Rabbi Rose and Carol Rose, together, have created a long-lasting chavurah. Their annual Yom Tov Family of Roses service in the basement of Congregation Etz Chayim is just one manifestation.

“It’s hard leaving,” says Carol. “Winnipeg has been our home for the past 45 years. We’ve raised our children here. We have many close friends here. Winnipeg gave us the opportunity to be the best we could be.”

Rabbi Rose said, “We feel like we grew up here, too.” 

What they don’t have there any more are their five children and 14 grandchildren. For the past few years, they have been spending the winters in St. Louis where their second-oldest son, Carni, and his family live, and where Carni serves as spiritual leader of Congregation B’nai Amoona.

The Roses originally came to Winnipeg from New York in 1967. Rabbi Rose had been recruited to teach in the Judaic studies department at the University of Manitoba. Carol Rose was just 21 at the time.

She notes that she actually first visited Winnipeg a few years earlier – when she was 16 – to visit Rabbi Zalman Schachter-Shalomi, who was the Hillel director and teacher there for 25 years.

“Right from the beginning, we worked with Zalman to start a community which became Bnai Or [later renamed Pnai Or],” she recalls. “We started by inviting students and faculty over for Shabbat and holiday meals, as well as including clergy from other faith communities. We had programs at Winnipeg Beach during the long summer weekends. We shared kosher meals together. We did Tashlich together over the lake. We got together for sedarim, inviting students or people who did not have family in the city. We developed naming rituals for baby girls before it was done anywhere else.

“Our experiments in creating an intentional Jewish community here in Winnipeg… is the model for what became the Jewish Renewal Movement.”

She also co-founded a long-running women’s Rosh Chodesh group, with which she was involved for more than 30 years.

Then there is their alternative yom tov service, which they have been leading for more than 30 years. The service, which generally attracted about 100 worshippers, included poetry, creative Torah interpretations, songs and original liturgy. 
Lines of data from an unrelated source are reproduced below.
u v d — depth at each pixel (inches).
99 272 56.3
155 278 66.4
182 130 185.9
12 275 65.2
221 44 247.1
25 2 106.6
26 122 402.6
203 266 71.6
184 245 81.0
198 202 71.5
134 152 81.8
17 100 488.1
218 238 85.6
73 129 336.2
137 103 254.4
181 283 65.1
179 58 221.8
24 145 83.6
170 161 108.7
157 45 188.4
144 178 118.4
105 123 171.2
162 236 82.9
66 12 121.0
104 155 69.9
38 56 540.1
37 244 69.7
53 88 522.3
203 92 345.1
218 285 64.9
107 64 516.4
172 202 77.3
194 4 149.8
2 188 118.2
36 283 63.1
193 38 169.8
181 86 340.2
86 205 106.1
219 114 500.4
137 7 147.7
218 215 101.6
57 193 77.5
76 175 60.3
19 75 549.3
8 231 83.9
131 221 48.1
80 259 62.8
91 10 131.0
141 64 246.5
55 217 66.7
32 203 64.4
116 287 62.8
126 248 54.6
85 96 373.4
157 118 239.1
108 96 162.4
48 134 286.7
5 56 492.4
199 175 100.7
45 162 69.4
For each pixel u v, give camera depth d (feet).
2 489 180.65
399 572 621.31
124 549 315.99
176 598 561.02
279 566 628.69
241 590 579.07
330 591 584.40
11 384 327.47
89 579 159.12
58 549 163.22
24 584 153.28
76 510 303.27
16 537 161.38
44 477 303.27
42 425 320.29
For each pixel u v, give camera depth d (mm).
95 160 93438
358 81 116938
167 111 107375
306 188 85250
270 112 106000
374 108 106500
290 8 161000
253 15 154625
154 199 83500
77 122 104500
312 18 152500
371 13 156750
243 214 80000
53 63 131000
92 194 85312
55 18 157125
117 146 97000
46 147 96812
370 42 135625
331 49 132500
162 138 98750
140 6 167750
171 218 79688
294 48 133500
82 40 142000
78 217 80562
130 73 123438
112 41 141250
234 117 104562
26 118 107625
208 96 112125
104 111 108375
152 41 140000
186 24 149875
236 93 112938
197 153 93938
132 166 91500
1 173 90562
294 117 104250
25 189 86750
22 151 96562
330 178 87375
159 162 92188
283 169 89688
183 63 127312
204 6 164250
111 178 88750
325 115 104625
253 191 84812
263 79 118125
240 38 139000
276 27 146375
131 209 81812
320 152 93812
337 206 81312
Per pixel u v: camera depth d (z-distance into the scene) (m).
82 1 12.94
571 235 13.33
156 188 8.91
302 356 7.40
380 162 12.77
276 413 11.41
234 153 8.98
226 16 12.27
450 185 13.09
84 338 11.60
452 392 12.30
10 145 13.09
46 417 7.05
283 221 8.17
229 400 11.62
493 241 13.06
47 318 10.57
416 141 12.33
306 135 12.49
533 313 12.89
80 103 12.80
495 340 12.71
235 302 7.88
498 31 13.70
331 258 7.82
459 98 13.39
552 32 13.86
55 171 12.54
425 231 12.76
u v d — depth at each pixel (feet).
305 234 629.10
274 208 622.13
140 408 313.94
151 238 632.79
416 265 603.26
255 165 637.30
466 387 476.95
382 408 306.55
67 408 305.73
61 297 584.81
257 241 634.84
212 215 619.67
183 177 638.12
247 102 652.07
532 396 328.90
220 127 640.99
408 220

Some of the regular participants are talking about continuing the service with leadership being provided by volunteers.

The Roses were also greatly involved over the years in interfaith dialogue and consider many members of the interfaith community as their friends.

The plan, Carol notes, is for the couple to move to St. Louis for a year and see how it works out. They will be staying in a residence that is attached to a traditional shul.

Rabbi Rose will be teaching Yiddish at Washington University and working with Jewish seniors through St. Louis’ Jewish Family and Children’s Service. Both the rabbi and his wife will be involved with alternative Jewish education in that city.

Those who want to wish the Roses a fond farewell can drop in at Congregation Shaarey Zedek, where a goodbye party is planned for them on Aug. 30.